## TESTO
============================================================

I palestinesi ‘sono destinati a vincere’: gli israeliani profetizzano la fine del loro Stato

Giu 24, 2022 | Riflessioni

di Ramzy Baroud,

Palestine Chronicle, 16 giugno 2022.   

L’ex premier israeliano Ehud Barak. (Foto: via MEMO)

Sebbene sia vero che il sionismo è un’ideologia politica moderna che ha sfruttato la religione per raggiungere obiettivi coloniali specifici in Palestina, le profezie continuano ad essere una componente critica della percezione che Israele ha di se stesso e del rapporto dello Stato con altri gruppi, in particolare i gruppi messianici cristiani negli Stati Uniti e nel mondo.

Il tema delle profezie religiose e la loro centralità nel pensiero politico di Israele è stato nuovamente evidenziato in seguito alle osservazioni dell’ex Primo Ministro israeliano Ehud Barak, in una recente intervista al quotidiano in lingua ebraica Yedioth Ahronoth. Barak, che è visto come un politico ‘progressista’, un tempo leader del Partito Laburista di Israele, ha espresso il timore che Israele si ‘disintegri’ prima dell’80° anniversario della sua fondazione avvenuta nel 1948.

============================================================

## REQUISITI DEL COMPITO
Riscrivi in forma più concisa il paragrafo del testo che comincia con «Il tema delle profezie religiose», conservandone i fatti principali.

============================================================

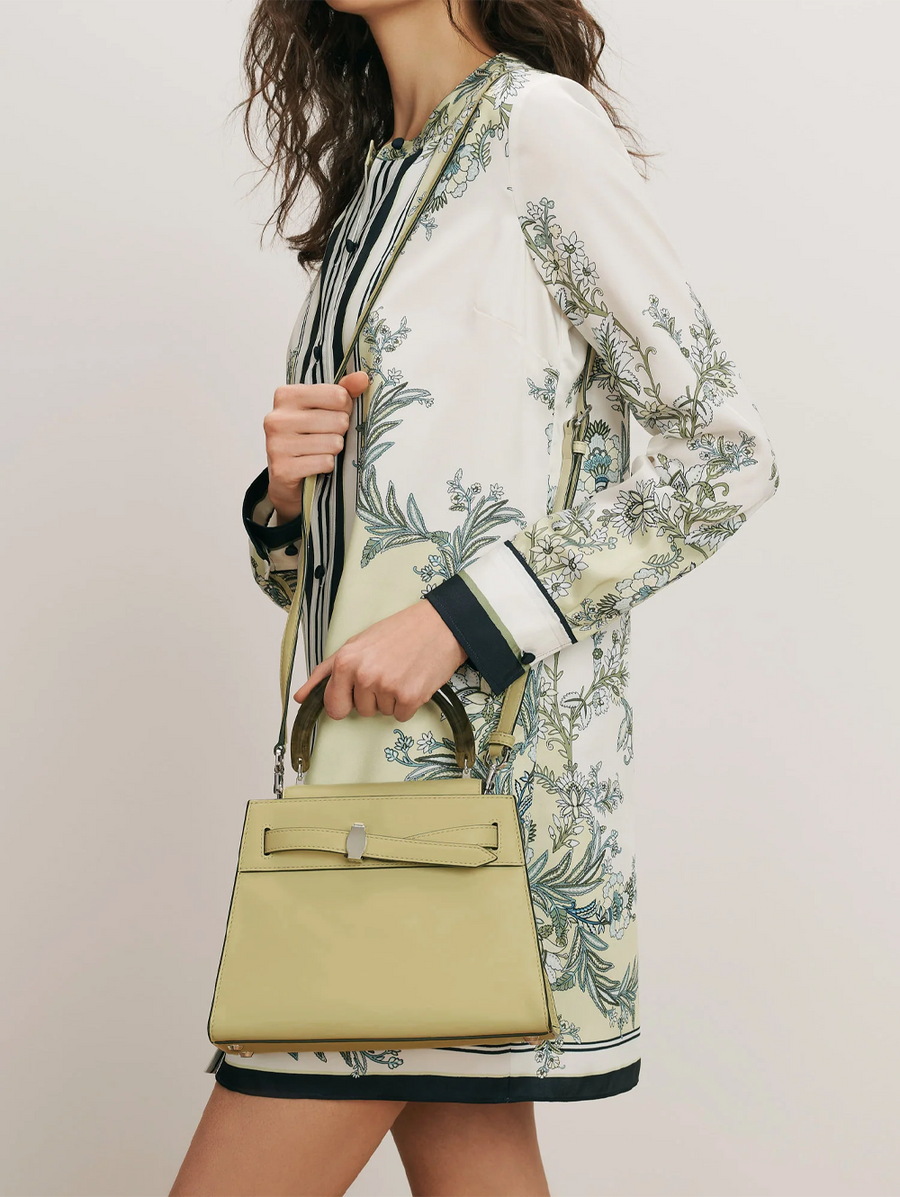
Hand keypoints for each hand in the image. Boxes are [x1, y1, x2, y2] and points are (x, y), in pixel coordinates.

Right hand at [263, 370, 369, 522]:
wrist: (285, 478)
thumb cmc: (306, 437)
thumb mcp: (322, 409)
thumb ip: (342, 391)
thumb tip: (362, 378)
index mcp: (286, 395)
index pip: (337, 395)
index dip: (345, 408)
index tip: (335, 414)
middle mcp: (277, 418)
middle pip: (338, 420)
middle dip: (340, 432)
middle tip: (327, 437)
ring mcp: (277, 444)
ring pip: (334, 443)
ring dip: (334, 451)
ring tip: (321, 451)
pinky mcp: (283, 469)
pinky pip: (325, 463)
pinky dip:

============================================================

## RISPOSTA
Le osservazioni dell'ex Primo Ministro israeliano Ehud Barak, in una recente intervista allo Yedioth Ahronoth, hanno riportato in luce la centralità delle profezie religiose nel pensiero politico di Israele. Barak, considerato 'progressista' ed ex leader del Partito Laburista, teme che Israele si 'disintegri' prima dell'80° anniversario della fondazione, avvenuta nel 1948.